And how did subtract work for me, you may wonder. It was a good word – I thought about it and lived by it when I decluttered my clothing shelves, my book shelves, my art supplies. Marie Kondo, the decluttering queen, would have been proud of me. I noodled on it when my life was too busy. The KISS principal (Keep it Simple, Stupid) saved my bacon more than once. It reminded me that life was way, way more than just an accumulation of more...more things, more experiences, more production, more commitments, and yes, even more creative ideas to explore. The essence of life is a gift, but it’s easy to forget that when I am distracted by a pile of clutter. How can I grow spiritually, when I am so preoccupied by material things?
But now it was time to think of a new word. For a while, I thought about the word REFINE, with a view to setting down, once and for all, what my values and beliefs are, writing a personal creed by which to live. If I typed it up and printed it out, a creed would be so handy to refer to when I was puzzled or indecisive! But somehow that word just didn’t seem to tickle me, to make my heart sing. It was too much of a cerebral exercise!
And so, this year, my word is ... TA DA! ... Explore.
Checking out the dictionary, I read this: Explore means to travel in or through (an unfamiliar country or area) in order to learn about or familiarize oneself with it (Wiki).
Yes! I like it. To explore means to set aside your preconceived perceptions and be open to new ways of looking or thinking. To explore means that I can immerse myself in a creative process without knowing if it will work out. To explore means I will try things I might not have tried before – travel to new destinations, eat different cuisine, communicate with people I might not have a lot in common with. To explore means I will open those boxes that are still all sealed up, to see what might be inside. The corollary, after all, of Explore, is the word Discover.
Wait a minute, wait a minute. I’d better count the cost of making Explore my word of the year. It means that even when something new frightens me, I at least have to explore my fears; I will have to jump over that border wall into foreign territory where signs warn, “There be dragons here.” Or, I might decide to try something I really don’t like at all (pole dancing, anyone? Maybe I won’t open that box quite yet!) I may have to listen to someone saying things that I can’t agree with – and then exploring that conflict. Why do I turn off right-wing news on TV or snooze negative posts on Facebook, for instance? Why do I dismiss zealots out of hand? Oh, I can see already that this year may not be all fun and games; on the other hand, it will be enriching. It will be about enlarging my world. And there is no time like the present to get started.
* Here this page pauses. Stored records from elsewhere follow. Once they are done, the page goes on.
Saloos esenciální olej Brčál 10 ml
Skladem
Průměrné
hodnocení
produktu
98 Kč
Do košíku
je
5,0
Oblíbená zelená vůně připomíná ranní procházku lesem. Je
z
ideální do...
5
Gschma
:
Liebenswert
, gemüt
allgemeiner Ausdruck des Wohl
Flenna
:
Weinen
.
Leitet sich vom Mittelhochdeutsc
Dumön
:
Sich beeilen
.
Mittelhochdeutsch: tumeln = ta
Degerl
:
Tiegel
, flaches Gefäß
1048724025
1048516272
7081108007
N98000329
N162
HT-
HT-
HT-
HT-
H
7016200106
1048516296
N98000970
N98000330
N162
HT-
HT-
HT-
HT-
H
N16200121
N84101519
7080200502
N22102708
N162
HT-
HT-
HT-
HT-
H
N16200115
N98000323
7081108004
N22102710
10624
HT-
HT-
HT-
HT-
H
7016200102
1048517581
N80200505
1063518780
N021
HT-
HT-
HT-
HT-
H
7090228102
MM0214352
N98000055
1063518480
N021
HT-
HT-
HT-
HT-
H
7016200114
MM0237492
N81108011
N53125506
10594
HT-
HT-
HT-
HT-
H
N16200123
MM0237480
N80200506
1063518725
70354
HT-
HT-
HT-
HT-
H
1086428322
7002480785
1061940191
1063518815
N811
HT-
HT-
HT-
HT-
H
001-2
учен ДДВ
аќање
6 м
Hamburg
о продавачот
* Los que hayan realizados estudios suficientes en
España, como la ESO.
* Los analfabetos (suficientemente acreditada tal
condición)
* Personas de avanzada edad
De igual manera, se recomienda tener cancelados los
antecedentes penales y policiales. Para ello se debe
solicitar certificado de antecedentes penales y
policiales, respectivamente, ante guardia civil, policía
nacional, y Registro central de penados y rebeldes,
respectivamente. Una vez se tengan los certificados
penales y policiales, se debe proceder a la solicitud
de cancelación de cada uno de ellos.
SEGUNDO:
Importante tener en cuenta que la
for info on this art medium, google resin art |
What I saw was a crow. (Of course I would!) Was the crow sticking her head out of a hole in the tree? But crows don’t nest in holes. And trees are grey, black or brown, aren’t they? After exploring pictures of juvenile birds on google, I found one of a nest full of pileated woodpecker babies. Hmm. And maybe trees can be green with splotches of red and yellow. But how do I do that? And so, off I went, to my decluttered shelves (sort of) to find fabrics, threads, ribbons, tulle, organza, and dissolvable stabilizer.
I started working with a technique I hadn’t used before, layering all these fibres on soluble stabilizer to create a new fabric. And this is how far I’ve gotten:
Collect yummy eye candy to start with... |
...layer the bits and pieces on a framed piece of soluble stabilizer... |
... cover with a layer of tulle and stitch down. |
Cut finished piece from frame. Soak in water to remove glue. |
I think I have enough pieces to create a tree trunk, but how do I stitch these pieces together? How do I make a background? How do I create a nesting hole? How do I create a juvenile woodpecker? Questions, questions, questions...and I will be doing a lot of exploring as I attempt to answer them.
My word Explore is off and running through uncharted territory, and my heart is singing.